La haine entre les classes, le despotisme du nombre, la notion de l’état absorbant l’individu et opprimant la conscience, tel est le bilan des idées révolutionnaires.

Nous sommes loin du libre vote de l’impôt périodiquement débattu, de la division en deux chambres, de la liberté individuelle garantie, du gouvernement pondéré, en un mot, que souhaitaient Mounier et les Dauphinois en 1788. Ce sont les vrais, les immortels principes, les seuls qui aient fait le tour de l’Europe civilisée.

Tout ce que nous avons eu de sage et de modéré en ce siècle : hommes et gouvernemens, en procède directement. Les chartes constitutionnelles nous assurant plus de trente ans de régimes libres, des orateurs comme Royer-Collard et Victor de Broglie, des ministres comme de Serres et Martignac, Casimir Perier et Montalivet, Thiers, Dufaure et Rémusat luttant à la fois contre les ultras de droite et les ultras de gauche, les uns soutenant, les autres fondant sur ce double effort un gouvernement libre, étaient inspirés par le véritable esprit de 89. C’est à ce foyer de lumières, d’ardeurs généreuses, d’éloquence au service du bon sens que nous devons réchauffer nos courages. Nous apprendrons des mêmes maîtres quelle tâche nous devons accomplir.

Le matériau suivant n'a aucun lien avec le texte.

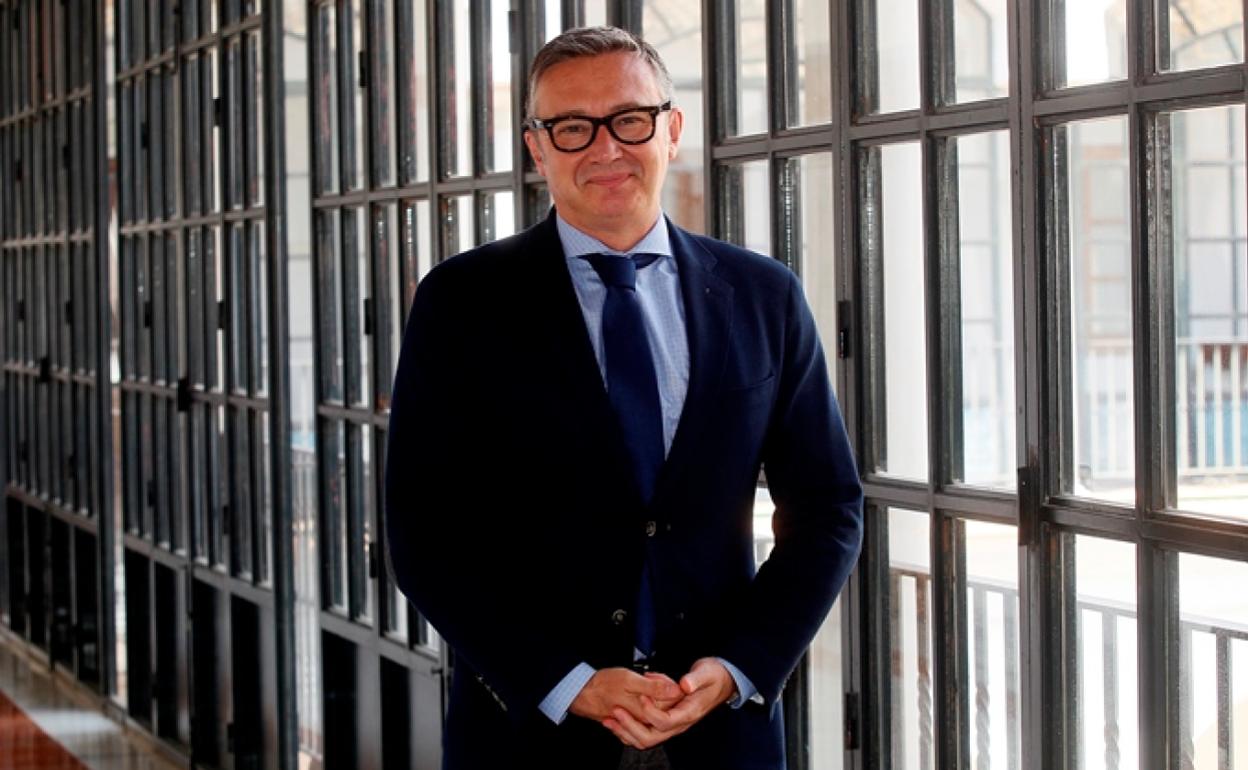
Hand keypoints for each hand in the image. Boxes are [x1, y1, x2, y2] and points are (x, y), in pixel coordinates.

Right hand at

Le programme de 1788, dont nous essayons de tracer les lignes, est-il lui-même réalisé ? Nos mœurs publiques sont-elles en déclin ou en progrès ? Nous sommes-nous souciés de l’éducation politique du pays ? Avons-nous cherché les meilleurs moyens de faire entrer dans les assemblées cette élite intellectuelle qui est seule capable de faire vivre un gouvernement libre ? La république a-t-elle institué, cent ans après la prise de la Bastille, quelque garantie de la liberté individuelle digne de l’habeas corpus ? A-t-elle aboli l’article 10 du code d’instruction criminelle, arme de tous les despotismes, permettant toutes les violations des lois[1] ? A-t-elle ouvert un recours contre les abus de pouvoir ? A-t-elle mis un terme aux déclarations d’incompétence, à ces conflits négatifs entre l’autorité judiciaire et le conseil d’état qui constituent de scandaleux dénis de justice ? N’a-t-elle pas, un siècle après les lettres de cachet de Brienne, à rougir de lois d’exception et d’un exil qui les rappelle ? Le libre vote de l’impôt, qui est le plus efficace de nos droits, est-il accompagné des plus sûrs moyens d’empêcher le désordre de nos finances,

  1. Une commission de jurisconsultes, instituée et présidée par M. Dufaure en 1878, a proposé l’abolition de l’article 10 qui investit les préfets de la police judiciaire. Cet article est encore en vigueur, et, loin de l’abolir, on l’applique, — comme sous l’empire, — à des saisies administratives.